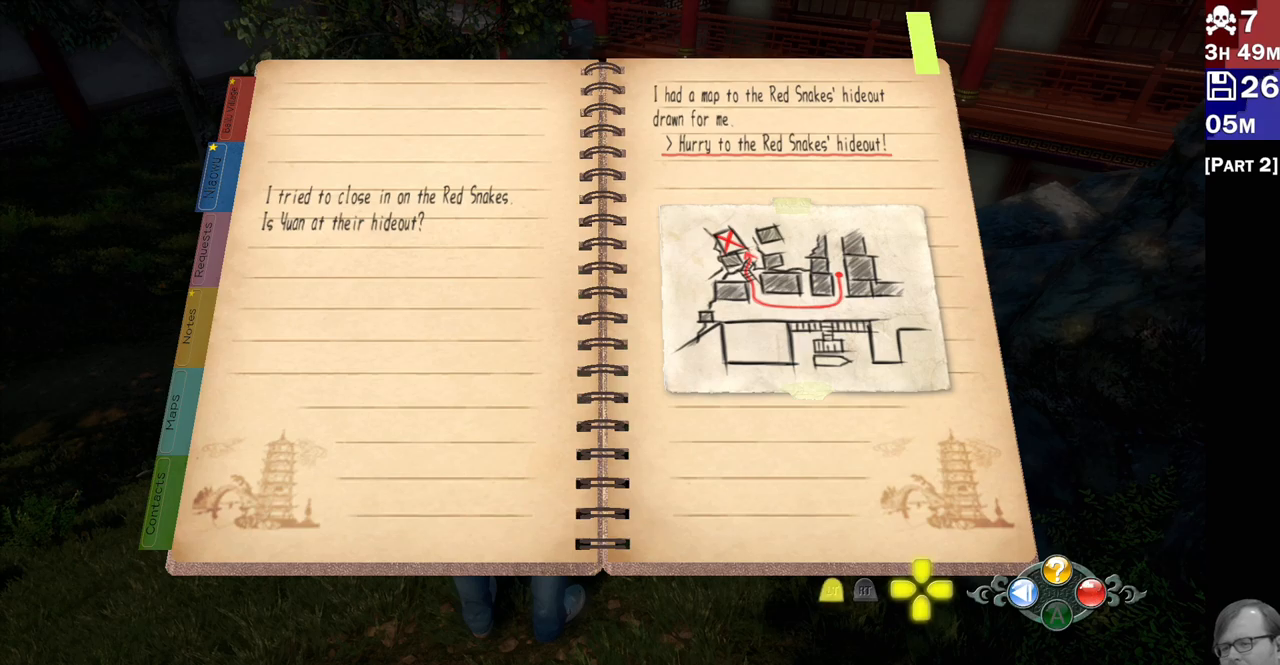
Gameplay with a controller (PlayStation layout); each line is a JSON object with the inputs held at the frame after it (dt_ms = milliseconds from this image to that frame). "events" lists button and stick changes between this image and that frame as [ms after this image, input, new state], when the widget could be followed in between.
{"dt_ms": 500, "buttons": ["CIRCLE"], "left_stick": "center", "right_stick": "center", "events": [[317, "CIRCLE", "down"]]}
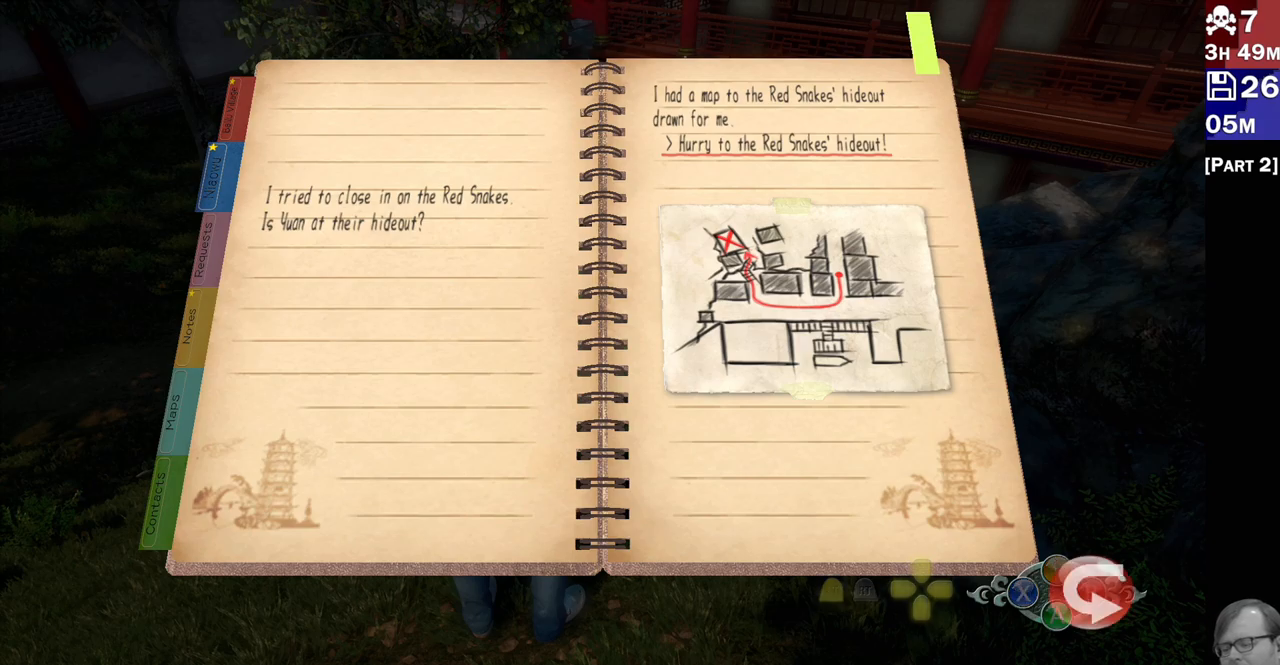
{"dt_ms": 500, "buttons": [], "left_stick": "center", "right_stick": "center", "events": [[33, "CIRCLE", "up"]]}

**Aim of the exercise**
If pictures appear in the data, do not print them; repeat the rest exactly.

**Final answer**
Gameplay with a controller (PlayStation layout); each line is a JSON object with the inputs held at the frame after it (dt_ms = milliseconds from this image to that frame). "events" lists button and stick changes between this image and that frame as [ms after this image, input, new state], when the widget could be followed in between.
{"dt_ms": 500, "buttons": ["CIRCLE"], "left_stick": "center", "right_stick": "center", "events": [[317, "CIRCLE", "down"]]}
{"dt_ms": 500, "buttons": [], "left_stick": "center", "right_stick": "center", "events": [[33, "CIRCLE", "up"]]}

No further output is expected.